**TEXTAUSSCHNITT:**
--------------------
# Datenbankzugriff über JSP mit JDBC connector !



## reliC (7. Dez 2008)

Hi all,
Hab eine kleine Frage des verständnisses weis nicht ob ich das so realisieren kann wie ich mir das vorstelle. Ich habe eine JSP seite mit dem namen index als Beispiel. Dann möchte ich eine JDBC Klasse erstellen mit verschiedenen Methoden, die beschreiben wie in die Datenbank geschrieben wird, ausgelesen usw. 
Jetzt möchte ich ein Objekt der JDBC Klasse per ContextListener, zur Laufzeit der JSP seite bereitstellen.
Wenn ich jetzt irgendwelche Formulareingaben in der JSP mache und diese Absende, soll eine Methode des JDBC Objekts aufgerufen werden und dann die Daten eben in die Datenbank schreiben löschen oder wie auch immer.

Funktioniert das so überhaupt wie ich mir das Vorstelle oder muss ich über einen anderen weg gehen?? Ich weiß z.b gerade nicht ob ich ein Objekt der JDBC Klasse der JSP überhaupt bereitstellen kann?
--------------------
**Gespeicherte Daten:**
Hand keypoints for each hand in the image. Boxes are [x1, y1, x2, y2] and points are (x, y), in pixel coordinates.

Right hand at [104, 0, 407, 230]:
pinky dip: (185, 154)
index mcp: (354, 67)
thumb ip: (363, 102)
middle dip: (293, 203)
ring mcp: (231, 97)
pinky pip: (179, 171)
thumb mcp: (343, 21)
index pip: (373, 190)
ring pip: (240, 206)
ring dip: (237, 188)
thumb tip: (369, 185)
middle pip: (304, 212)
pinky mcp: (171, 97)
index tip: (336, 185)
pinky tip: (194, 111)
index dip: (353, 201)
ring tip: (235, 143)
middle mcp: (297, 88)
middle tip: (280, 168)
--------------------
**AUFGABEN:**
(1) Beantworten Sie anhand des Forenbeitrags zum Datenbankzugriff über JSP die folgenden Fragen:
(a) Welchen Namen trägt die JSP-Seite, die als Beispiel genannt wird?
(b) Auf welchem Weg soll ein Objekt der JDBC-Klasse zur Laufzeit der JSP-Seite bereitgestellt werden?
(c) Was soll nach dem Absenden von Formulareingaben in der JSP aufgerufen werden?
(2) Schreiben Sie aus dem Forenbeitrag zum Datenbankzugriff über JSP den Abschnitt ab, der mit „Jetzt möchte ich“ beginnt und mit „wie auch immer.“ endet.
(3) Setzen Sie den Forenbeitrag zum Datenbankzugriff über JSP im Anschluss an seinen letzten Satz fort.

**LÖSUNGEN:**
(1)
(a) index
(b) Per ContextListener.
(c) Eine Methode des JDBC-Objekts.

(2)
Jetzt möchte ich ein Objekt der JDBC Klasse per ContextListener, zur Laufzeit der JSP seite bereitstellen.
Wenn ich jetzt irgendwelche Formulareingaben in der JSP mache und diese Absende, soll eine Methode des JDBC Objekts aufgerufen werden und dann die Daten eben in die Datenbank schreiben löschen oder wie auch immer.

(3)
Wäre für ein paar tipps echt dankbar.

Greetz


----------



## gex (8. Dez 2008)

Ist zwar nicht mehr so ganz State of the Art was du da machen möchtest, aber zum Verständnis vielleicht trotzdem
nicht schlecht...

Diese beiden Seiten sollten dir eigentlich sowas zeigen:
http://www.roseindia.net/jsp/usingbeansinjsp.shtml
http://www.developer.com/java/other/article.php/626511

Grüsse


----------



## reliC (12. Dez 2008)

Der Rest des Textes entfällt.